= The task =
Nothing but the lines from the one with "به دولياً كهيئة" through the final line of the entries below should be written out, each exactly as given.

(Data entries)
-------

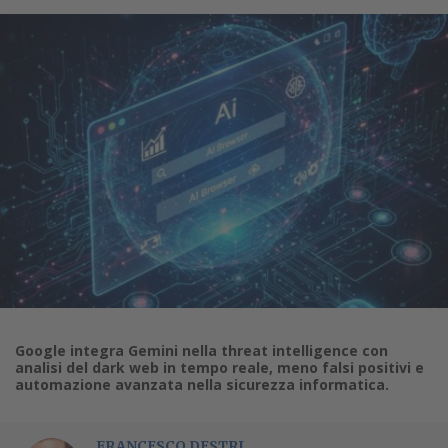
Google integra Gemini nella threat intelligence con
analisi del dark web in tempo reale, meno falsi positivi e
automazione avanzata nella sicurezza informatica.
FRANCESCO DESTRI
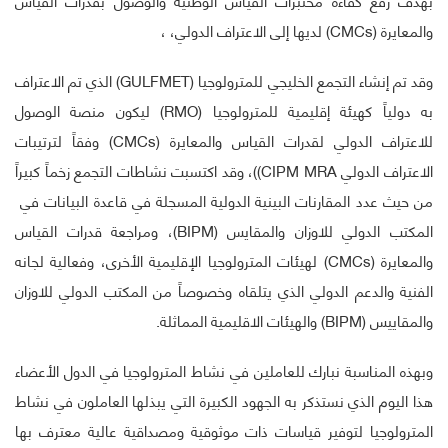
والمعايرة (CMCs) لديها إلى الاعتراف الدولي، ،
وقد تم إنشاء التجمع الخليجي للمترولوجيا (GULFMET) الذي تم الاعتراف
به دولياً كهيئة إقليمية للمترولوجيا (RMO) ليكون منصة الوصول
للاعتراف الدولي لقدرات القياس والمعايرة (CMCs) وفقاً لترتيبات
الاعتراف الدولي CIPM MRA))، وقد اكتسبت نشاطات التجمع زخماً كبيراً
من حيث عدد المقارنات البينية الدولية المسجلة في قاعدة البيانات في
المكتب الدولي للاوزان والمقايس (BIPM)، ومراجعة قدرات القياس
والمعايرة (CMCs) لهيئات المترولوجيا الإقليمية الأخرى، وفعالية لجانه
الفنية والدعم الدولي الذي يتلقاه وخصوصاً من المكتب الدولي للاوزان
والمقاييس (BIPM) والهيئات الاقليمية المماثلة.
وبهذه المناسبة نبارك للعاملين في نشاط المترولوجيا في الدول الأعضاء
هذا اليوم الذي نستذكر به الجهود الكبيرة التي يبذلها العاملون في نشاط
المترولوجيا لتوفير قياسات ذات موثوقية ومصداقية عالية معترف بها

-------

= Answer =
به دولياً كهيئة إقليمية للمترولوجيا (RMO) ليكون منصة الوصول
للاعتراف الدولي لقدرات القياس والمعايرة (CMCs) وفقاً لترتيبات
الاعتراف الدولي CIPM MRA))، وقد اكتسبت نشاطات التجمع زخماً كبيراً
من حيث عدد المقارنات البينية الدولية المسجلة في قاعدة البيانات في
المكتب الدولي للاوزان والمقايس (BIPM)، ومراجعة قدرات القياس
والمعايرة (CMCs) لهيئات المترولوجيا الإقليمية الأخرى، وفعالية لجانه
الفنية والدعم الدولي الذي يتلقاه وخصوصاً من المكتب الدولي للاوزان
والمقاييس (BIPM) والهيئات الاقليمية المماثلة.
وبهذه المناسبة نبارك للعاملين في نشاط المترولوجيا في الدول الأعضاء
هذا اليوم الذي نستذكر به الجهود الكبيرة التي يبذلها العاملون في نشاط
المترولوجيا لتوفير قياسات ذات موثوقية ومصداقية عالية معترف بها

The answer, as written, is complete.